* **Task description**: In the records that follow, the lines from the one containing "left shoulder: (723, 378, -6)" to the one containing "left elbow: (83, 459, 9)", inclusive, are to be given again exactly.

* **Data for review**:
----
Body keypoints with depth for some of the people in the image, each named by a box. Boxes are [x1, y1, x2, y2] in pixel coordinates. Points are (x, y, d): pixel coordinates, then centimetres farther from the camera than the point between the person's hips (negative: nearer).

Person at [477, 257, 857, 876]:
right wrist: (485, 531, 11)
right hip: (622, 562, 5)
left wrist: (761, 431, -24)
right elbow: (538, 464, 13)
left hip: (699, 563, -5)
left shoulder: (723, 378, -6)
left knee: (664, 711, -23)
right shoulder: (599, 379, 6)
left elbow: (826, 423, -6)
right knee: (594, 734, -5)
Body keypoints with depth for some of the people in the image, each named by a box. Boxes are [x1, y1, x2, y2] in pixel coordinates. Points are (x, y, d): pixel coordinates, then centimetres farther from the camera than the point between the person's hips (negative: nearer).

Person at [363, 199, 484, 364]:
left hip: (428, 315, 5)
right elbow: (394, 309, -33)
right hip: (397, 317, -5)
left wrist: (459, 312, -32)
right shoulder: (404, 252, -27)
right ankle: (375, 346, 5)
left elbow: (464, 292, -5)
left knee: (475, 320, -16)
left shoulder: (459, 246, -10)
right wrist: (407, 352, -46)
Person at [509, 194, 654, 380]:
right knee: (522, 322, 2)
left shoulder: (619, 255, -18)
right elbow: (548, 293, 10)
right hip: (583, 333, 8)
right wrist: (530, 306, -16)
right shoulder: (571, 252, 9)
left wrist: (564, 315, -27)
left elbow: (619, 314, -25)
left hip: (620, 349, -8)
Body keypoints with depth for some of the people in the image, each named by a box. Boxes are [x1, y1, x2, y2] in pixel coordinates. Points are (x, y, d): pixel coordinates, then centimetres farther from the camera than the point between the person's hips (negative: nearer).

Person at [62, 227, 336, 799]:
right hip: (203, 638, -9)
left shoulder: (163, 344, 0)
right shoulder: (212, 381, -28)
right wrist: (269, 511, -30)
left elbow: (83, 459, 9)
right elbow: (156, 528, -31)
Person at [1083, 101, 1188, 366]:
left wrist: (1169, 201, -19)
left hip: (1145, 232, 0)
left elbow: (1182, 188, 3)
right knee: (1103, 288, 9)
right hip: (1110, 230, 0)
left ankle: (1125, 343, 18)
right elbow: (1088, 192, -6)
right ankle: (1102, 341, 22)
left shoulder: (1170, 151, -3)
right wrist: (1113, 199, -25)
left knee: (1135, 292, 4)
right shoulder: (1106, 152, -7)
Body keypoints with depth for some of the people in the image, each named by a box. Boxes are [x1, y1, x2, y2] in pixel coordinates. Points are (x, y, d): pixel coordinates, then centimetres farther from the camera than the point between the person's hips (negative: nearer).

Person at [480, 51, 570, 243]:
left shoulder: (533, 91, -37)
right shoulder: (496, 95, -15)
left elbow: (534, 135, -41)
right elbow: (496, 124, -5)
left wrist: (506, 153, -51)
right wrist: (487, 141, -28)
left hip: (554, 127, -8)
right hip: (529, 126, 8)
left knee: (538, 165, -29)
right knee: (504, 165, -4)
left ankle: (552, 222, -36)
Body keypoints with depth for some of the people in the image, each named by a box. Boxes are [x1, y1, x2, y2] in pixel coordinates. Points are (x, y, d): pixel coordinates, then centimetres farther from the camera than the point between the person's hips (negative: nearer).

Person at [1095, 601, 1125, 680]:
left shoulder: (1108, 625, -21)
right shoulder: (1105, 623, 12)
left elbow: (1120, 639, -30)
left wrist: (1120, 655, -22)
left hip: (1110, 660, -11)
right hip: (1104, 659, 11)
----
* **Task answer**:
left shoulder: (723, 378, -6)
left knee: (664, 711, -23)
right shoulder: (599, 379, 6)
left elbow: (826, 423, -6)
right knee: (594, 734, -5)
Body keypoints with depth for some of the people in the image, each named by a box. Boxes are [x1, y1, x2, y2] in pixel coordinates. Points are (x, y, d): pixel coordinates, then centimetres farther from the camera than the point between the person's hips (negative: nearer).

Person at [363, 199, 484, 364]:
left hip: (428, 315, 5)
right elbow: (394, 309, -33)
right hip: (397, 317, -5)
left wrist: (459, 312, -32)
right shoulder: (404, 252, -27)
right ankle: (375, 346, 5)
left elbow: (464, 292, -5)
left knee: (475, 320, -16)
left shoulder: (459, 246, -10)
right wrist: (407, 352, -46)
Person at [509, 194, 654, 380]:
right knee: (522, 322, 2)
left shoulder: (619, 255, -18)
right elbow: (548, 293, 10)
right hip: (583, 333, 8)
right wrist: (530, 306, -16)
right shoulder: (571, 252, 9)
left wrist: (564, 315, -27)
left elbow: (619, 314, -25)
left hip: (620, 349, -8)
Body keypoints with depth for some of the people in the image, each named by a box. Boxes are [x1, y1, x2, y2] in pixel coordinates. Points are (x, y, d): pixel coordinates, then centimetres farther from the camera than the point between the person's hips (negative: nearer).

Person at [62, 227, 336, 799]:
right hip: (203, 638, -9)
left shoulder: (163, 344, 0)
right shoulder: (212, 381, -28)
right wrist: (269, 511, -30)
left elbow: (83, 459, 9)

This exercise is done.